Integers with negative values pose a compression challenge due to the two-complement format. To address this, we first save their sign bit in a separate array and then transfer them to unsigned format using absolute values. This approach significantly improves the compression ratio.
- int64 -
- int32 -
- int16 -
- int8 -
our lossy compression (need to check for more datasets).
While model compressibility has high variance, we observe that there are essentially three popular categories of models from a compressibility standpoint.
- The first category of models are mainly compressible in the exponent and hence have more modest savings. The main source of compressibility for these models is the exponent byte which is highly compressible. Those models are saved in FP32 of FP16.

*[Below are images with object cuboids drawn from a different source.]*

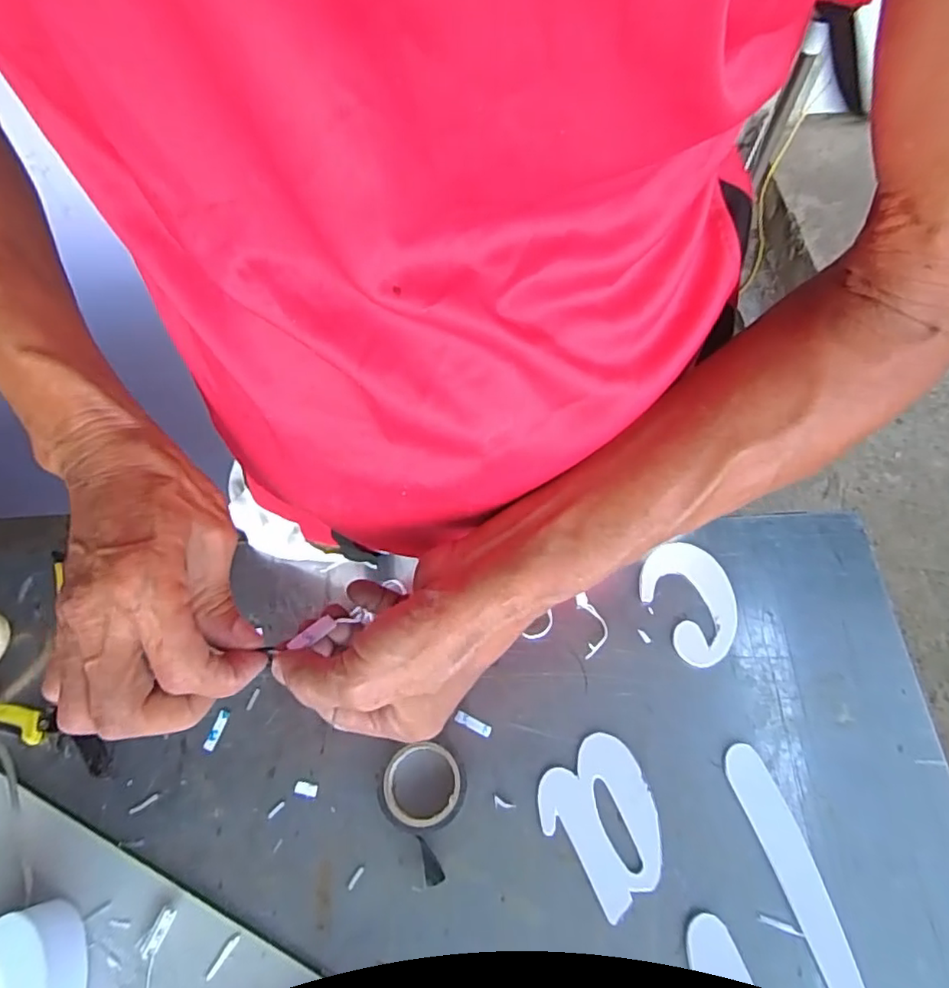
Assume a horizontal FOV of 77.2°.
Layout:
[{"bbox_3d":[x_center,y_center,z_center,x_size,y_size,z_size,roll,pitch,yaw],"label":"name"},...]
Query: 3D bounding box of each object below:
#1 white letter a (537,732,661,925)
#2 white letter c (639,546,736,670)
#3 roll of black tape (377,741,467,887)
[{"bbox_3d":[0.085,0.205,0.377,0.070,0.004,0.083,-34,68,-14],"label":"white letter a"},{"bbox_3d":[0.161,0.077,0.437,0.064,0.005,0.087,-26,67,-13],"label":"white letter c"},{"bbox_3d":[-0.037,0.197,0.376,0.056,0.019,0.074,15,65,8],"label":"roll of black tape"}]

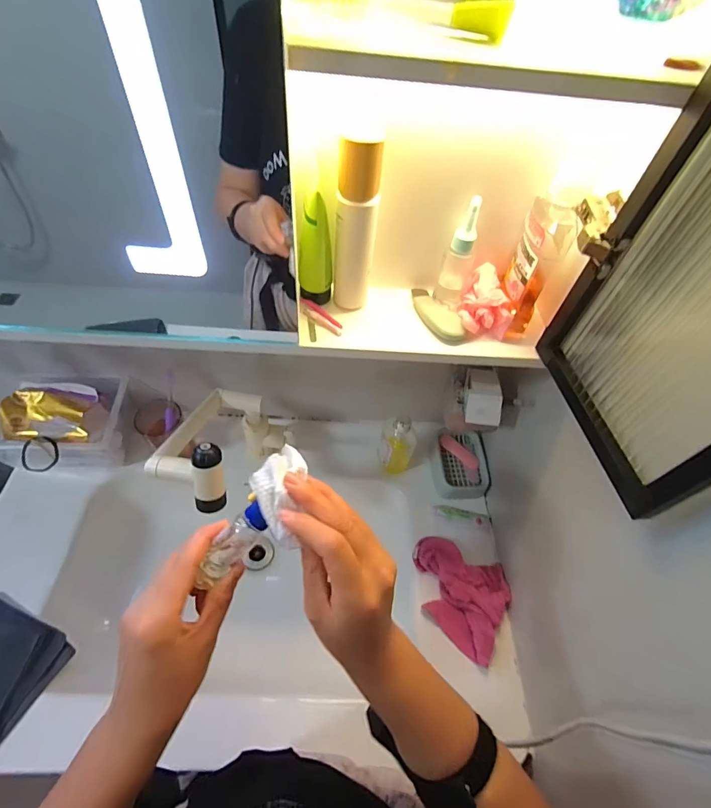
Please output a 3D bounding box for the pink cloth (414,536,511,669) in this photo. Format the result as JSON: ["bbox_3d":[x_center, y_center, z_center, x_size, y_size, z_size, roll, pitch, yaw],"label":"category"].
[{"bbox_3d":[0.149,0.276,0.599,0.152,0.037,0.134,28,57,15],"label":"pink cloth"}]

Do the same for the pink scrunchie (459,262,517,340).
[{"bbox_3d":[0.146,-0.112,0.448,0.054,0.047,0.066,13,54,4],"label":"pink scrunchie"}]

- The second category includes “clean” models, or base models. These have high compressibility stemming from both the exponent and the two lower bytes of the mantissa. The second byte, in all cases, is incompressible and holds most of the model’s entropy. Overall these models show very high compressibility.
- The final category is of BF16 models that show ∼30% space savings. Like the first group, the exponent is very compressible, and the mantissa is not, but in these models, the savings are more significant as the exponent makes up a larger part of the model.
These are older results, so the results may vary slightly, but they clearly and visually highlight the differences in compressibility between model categories, making it easy to understand.
Below are additional arguments you can provide to ZipNN to tailor the compression to your needs:
input_file
: Path to the input file. If ‘file’ is the input_format – enter file name. (default value = 'byte').compressed_file
: Path to the compressed file. Only relevant if input_format is ‘file’. (default value = None).decompressed_file
: Path to the decompressed file. Only relevant if input_format is ‘file’. (default value = None).zstd_level
: Compression level for ‘zstd’ compression. Only relevant if method is ‘zstd’. (default value = 3).lz4_compression_level
: Compression level for ‘lz4’ compression. Only relevant if method is ‘lz4’. (default value = 0).